Namun, setelah mobil sampai di Kartosuro, Kiai Mursyidi memberi hadiah kepada Kiai Zahid, berupa sejumlah uang yang cukup untuk ongkos pulang pergi Pekalongan. Sungguh, beliau menahan tangis keharuan menerima hadiah tersebut.
Akhirnya, beliau sampai di Pekalongan dengan perasaan yang sangat bahagia. Kiai Zahid menjalani kewajiban sebagai murid, yaitu ngaji rutinan, berkumpul dengan muridin, dan berhasil memandang wajah sang guru ruhani. Setelah itu, beliau kembali pulang ke Klaten.
Di lain kesempatan, setelah pulang dari Pekalongan, Kiai Zahid berjumpa kembali dengan Kiai Mursyidi. Beliau kemudian buka-bukaan kepada Kiai Mursyidi tentang kejadian yang sebenarnya. Kiai Zahid mengucapkan terima kasih kepada Kiai Mursyidi, dengan berkata,
“Matur nuwun ya Kang. Yen ora mbok sangoni wingi kae. Aku ora isoh tekan Pekalongan. Aku kae ora duwe sangu (Terima kasih ya Mas. Jika aku tidak kamu beri uang saku kemarin itu, aku tidak bisa sampai Pekalongan. Sebenarnya, saat itu aku tidak punya uang saku)”
Anehnya, Kiai Mursyidi berkata dengan nada serius “Lho, kapan?Ora, aku ora neng omahmu, Kang?(Lho, kapan aku tidak ke rumahmu. Mas)”. Kiai Zahid kaget mendengar jawaban itu, dan berkata,
“Kae lho Kang, pas arep Jum’at Kliwon, nggowo sedan Corolla kuning (Itu lho Mas, sebelum Jum’at Kliwon, bawa sedan Corolla kuning)”. Kiai Mursyidi juga tampak bingung, dan menjawab,
“Lho, Sedan Corolla kuningku wes payu rong wulan wingi (Lho, sedan Corolla kuningku sudah laku 2 (dua) bulan kemaren)”.
Mendengar cerita Kiai Mursyidi di atas, hati Kiai Zahid langsung teringat kepada Maulana al-Mursyid al-Habib Muhammad Luthfi. Sungguh, beliau benar-benar memiliki seorang guru mulia.Guru yang mendengar jeritan hati seorang murid. Guru yang dengan kemuliaannya membimbing muridmuridnya untuk memahami makna sebuah kalimat,
“Istiqomah lebih baik dari 1000 (seribu) karomah”

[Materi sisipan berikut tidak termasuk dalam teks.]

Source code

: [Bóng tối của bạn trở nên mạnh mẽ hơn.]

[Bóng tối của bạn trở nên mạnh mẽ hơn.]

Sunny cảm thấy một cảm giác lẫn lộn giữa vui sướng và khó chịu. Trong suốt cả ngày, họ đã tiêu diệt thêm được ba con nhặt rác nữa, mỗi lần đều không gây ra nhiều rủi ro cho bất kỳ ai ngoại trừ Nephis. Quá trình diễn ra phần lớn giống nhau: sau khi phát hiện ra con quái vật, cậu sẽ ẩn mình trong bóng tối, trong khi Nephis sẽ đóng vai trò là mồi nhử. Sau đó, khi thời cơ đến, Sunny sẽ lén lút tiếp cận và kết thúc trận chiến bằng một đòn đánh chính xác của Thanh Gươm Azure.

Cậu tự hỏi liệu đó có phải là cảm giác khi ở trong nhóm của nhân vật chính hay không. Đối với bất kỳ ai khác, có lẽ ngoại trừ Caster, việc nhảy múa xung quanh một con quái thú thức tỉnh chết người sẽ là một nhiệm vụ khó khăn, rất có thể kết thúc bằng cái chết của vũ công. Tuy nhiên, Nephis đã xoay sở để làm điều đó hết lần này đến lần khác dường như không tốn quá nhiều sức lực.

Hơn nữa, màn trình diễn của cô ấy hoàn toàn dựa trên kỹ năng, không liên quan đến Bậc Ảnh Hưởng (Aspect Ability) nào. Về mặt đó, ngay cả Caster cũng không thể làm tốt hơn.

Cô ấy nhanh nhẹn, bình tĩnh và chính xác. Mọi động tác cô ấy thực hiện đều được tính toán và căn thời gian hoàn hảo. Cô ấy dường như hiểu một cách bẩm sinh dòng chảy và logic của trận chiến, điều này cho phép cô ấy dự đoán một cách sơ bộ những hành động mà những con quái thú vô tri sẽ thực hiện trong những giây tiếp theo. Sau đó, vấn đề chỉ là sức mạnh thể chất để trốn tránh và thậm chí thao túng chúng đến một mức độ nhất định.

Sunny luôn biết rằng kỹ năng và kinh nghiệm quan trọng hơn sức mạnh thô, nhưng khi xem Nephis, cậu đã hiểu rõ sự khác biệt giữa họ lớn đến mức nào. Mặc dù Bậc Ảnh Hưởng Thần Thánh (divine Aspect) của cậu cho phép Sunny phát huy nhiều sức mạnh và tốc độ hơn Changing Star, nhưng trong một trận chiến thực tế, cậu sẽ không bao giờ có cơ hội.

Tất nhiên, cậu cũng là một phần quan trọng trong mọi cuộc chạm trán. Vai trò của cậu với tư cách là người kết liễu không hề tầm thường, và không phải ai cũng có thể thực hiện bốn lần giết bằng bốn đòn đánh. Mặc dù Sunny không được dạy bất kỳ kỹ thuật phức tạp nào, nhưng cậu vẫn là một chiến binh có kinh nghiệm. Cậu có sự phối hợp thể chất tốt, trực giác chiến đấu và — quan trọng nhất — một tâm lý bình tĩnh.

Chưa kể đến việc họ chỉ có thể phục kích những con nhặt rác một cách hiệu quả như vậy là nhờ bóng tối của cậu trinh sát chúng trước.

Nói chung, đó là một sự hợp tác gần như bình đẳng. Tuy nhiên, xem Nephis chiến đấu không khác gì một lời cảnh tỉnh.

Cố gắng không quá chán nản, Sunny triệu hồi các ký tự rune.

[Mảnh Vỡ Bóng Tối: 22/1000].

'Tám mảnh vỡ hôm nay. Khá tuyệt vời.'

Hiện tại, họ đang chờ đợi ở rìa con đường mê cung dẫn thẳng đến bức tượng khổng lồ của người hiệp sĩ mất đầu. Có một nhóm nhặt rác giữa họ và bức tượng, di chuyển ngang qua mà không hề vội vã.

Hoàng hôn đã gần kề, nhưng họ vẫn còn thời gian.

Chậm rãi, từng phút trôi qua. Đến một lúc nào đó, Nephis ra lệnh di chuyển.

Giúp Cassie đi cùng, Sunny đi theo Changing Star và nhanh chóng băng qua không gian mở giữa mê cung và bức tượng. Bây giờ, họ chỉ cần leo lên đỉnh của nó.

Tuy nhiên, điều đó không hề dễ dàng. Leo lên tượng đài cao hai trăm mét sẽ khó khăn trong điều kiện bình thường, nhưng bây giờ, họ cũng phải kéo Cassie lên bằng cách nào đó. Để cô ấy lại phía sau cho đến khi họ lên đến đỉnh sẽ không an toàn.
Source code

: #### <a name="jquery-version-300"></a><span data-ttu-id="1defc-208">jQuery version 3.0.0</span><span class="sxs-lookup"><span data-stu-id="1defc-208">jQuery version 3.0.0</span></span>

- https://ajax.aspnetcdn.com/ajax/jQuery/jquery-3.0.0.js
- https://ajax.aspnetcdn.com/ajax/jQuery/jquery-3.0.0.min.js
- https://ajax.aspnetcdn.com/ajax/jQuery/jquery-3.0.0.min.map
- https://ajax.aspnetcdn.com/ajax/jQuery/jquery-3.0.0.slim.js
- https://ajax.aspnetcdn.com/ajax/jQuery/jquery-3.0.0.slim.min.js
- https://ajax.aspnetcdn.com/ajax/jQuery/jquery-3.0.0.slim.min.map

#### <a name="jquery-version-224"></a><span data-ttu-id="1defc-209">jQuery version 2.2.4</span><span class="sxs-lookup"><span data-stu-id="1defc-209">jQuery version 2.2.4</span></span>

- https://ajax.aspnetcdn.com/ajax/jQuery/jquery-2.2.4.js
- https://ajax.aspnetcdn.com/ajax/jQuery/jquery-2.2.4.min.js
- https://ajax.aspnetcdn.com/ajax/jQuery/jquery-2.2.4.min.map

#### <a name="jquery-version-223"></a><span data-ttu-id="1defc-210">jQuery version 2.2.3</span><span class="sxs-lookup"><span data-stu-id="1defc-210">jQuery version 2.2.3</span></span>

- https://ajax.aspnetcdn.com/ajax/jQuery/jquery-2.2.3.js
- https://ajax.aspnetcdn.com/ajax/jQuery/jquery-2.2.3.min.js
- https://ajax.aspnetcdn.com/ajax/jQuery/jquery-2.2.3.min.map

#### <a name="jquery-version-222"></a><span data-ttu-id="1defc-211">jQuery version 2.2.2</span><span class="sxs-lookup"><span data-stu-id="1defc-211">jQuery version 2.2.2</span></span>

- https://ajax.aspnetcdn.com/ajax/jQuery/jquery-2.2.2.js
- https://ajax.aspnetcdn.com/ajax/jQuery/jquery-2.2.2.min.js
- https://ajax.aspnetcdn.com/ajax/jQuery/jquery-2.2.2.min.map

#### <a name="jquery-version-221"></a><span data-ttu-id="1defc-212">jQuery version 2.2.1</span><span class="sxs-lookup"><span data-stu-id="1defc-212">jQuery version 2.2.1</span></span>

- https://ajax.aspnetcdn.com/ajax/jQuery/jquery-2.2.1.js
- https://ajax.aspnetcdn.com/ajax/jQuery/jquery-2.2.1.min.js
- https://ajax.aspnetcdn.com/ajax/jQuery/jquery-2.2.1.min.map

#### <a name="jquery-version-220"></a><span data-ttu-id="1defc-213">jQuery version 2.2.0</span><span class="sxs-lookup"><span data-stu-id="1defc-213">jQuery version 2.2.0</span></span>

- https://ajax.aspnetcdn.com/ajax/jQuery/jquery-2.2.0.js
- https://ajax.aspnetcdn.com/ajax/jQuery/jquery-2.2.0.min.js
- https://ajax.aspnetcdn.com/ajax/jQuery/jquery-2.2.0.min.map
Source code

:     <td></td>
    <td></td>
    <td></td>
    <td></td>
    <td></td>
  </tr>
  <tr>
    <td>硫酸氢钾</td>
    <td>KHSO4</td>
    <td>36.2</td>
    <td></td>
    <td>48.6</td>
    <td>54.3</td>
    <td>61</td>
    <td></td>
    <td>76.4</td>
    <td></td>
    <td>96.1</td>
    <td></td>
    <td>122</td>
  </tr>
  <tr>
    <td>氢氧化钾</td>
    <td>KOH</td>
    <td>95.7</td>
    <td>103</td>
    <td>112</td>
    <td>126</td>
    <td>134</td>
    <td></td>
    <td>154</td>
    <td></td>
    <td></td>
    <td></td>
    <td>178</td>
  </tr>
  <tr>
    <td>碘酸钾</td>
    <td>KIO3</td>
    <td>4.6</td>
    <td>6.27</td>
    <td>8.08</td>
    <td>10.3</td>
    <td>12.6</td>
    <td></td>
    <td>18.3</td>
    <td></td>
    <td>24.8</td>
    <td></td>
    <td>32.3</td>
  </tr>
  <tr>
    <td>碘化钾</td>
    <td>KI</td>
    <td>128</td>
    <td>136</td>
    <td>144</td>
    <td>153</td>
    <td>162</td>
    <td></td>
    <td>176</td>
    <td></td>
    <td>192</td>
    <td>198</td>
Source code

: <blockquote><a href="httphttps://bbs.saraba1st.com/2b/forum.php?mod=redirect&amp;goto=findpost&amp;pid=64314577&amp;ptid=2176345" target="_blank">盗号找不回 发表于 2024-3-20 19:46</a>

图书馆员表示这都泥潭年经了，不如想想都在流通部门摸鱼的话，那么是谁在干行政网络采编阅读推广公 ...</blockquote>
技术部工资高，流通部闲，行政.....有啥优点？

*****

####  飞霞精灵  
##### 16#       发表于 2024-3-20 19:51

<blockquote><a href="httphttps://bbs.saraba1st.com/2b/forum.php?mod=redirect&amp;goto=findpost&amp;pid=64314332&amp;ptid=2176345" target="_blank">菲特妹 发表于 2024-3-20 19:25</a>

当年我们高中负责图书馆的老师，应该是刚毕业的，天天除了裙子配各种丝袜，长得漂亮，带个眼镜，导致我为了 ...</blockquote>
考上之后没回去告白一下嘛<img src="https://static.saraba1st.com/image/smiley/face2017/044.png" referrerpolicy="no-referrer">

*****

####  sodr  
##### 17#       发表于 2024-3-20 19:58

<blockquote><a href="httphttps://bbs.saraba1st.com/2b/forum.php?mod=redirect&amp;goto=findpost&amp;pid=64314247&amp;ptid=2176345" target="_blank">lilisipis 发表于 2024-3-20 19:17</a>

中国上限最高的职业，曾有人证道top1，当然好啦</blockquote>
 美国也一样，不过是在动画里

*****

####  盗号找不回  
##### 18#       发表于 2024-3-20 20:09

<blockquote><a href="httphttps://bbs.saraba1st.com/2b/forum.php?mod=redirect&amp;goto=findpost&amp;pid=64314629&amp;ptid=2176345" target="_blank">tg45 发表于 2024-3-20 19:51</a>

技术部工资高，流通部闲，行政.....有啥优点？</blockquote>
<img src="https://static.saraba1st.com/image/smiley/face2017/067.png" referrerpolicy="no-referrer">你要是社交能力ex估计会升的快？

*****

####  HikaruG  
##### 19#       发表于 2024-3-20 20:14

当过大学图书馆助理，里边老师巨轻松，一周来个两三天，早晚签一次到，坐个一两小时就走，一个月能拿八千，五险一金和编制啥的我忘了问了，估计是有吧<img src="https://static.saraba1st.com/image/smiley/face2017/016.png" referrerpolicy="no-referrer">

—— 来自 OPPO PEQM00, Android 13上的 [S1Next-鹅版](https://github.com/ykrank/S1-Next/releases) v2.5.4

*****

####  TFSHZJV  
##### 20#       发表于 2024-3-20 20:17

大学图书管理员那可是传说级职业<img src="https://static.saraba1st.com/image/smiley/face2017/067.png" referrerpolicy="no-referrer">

Tidaklah, seorang guru memperlihatkan karomah yang melekat dalam dirinya, kecuali disebabkan oleh kesungguhan istiqomah seorang murid. Hati seorang murid yang telah terikat dengan gurunya.
Tidaklah, Allah Swt memuliakan para kekasih-Nya dengan karomah, kecuali hasil dari ke-istiqomahan penghambaan dirinya yang tiada putus-putus. Hati seorang hamba yang selalu memandang Allah Swt. Allah Swt berfirman,
“Sesungguhnya orang-orang yang mengatakan: “Tuhan Kami adalah Allah” kemudian mereka meneguhkan pendirian mereka, Maka Malaikat akan turun kepada mereka dengan mengatakan:
“Janganlah kamu takut dan janganlah merasa sedih; dan gembirakanlah mereka dengan jannah yang telah dijanjikan Allah kepadamu”” (Fush-shilat : 30)
Malaikat bukan hanya membisikkan kepada batin Kiai Zahid, ‘jangan takut dan jangan bersedih’, namun menghilangkan kesedihan itu dengan langsung ‘menghampiri’ dan menyelesaikan keperluan beliau.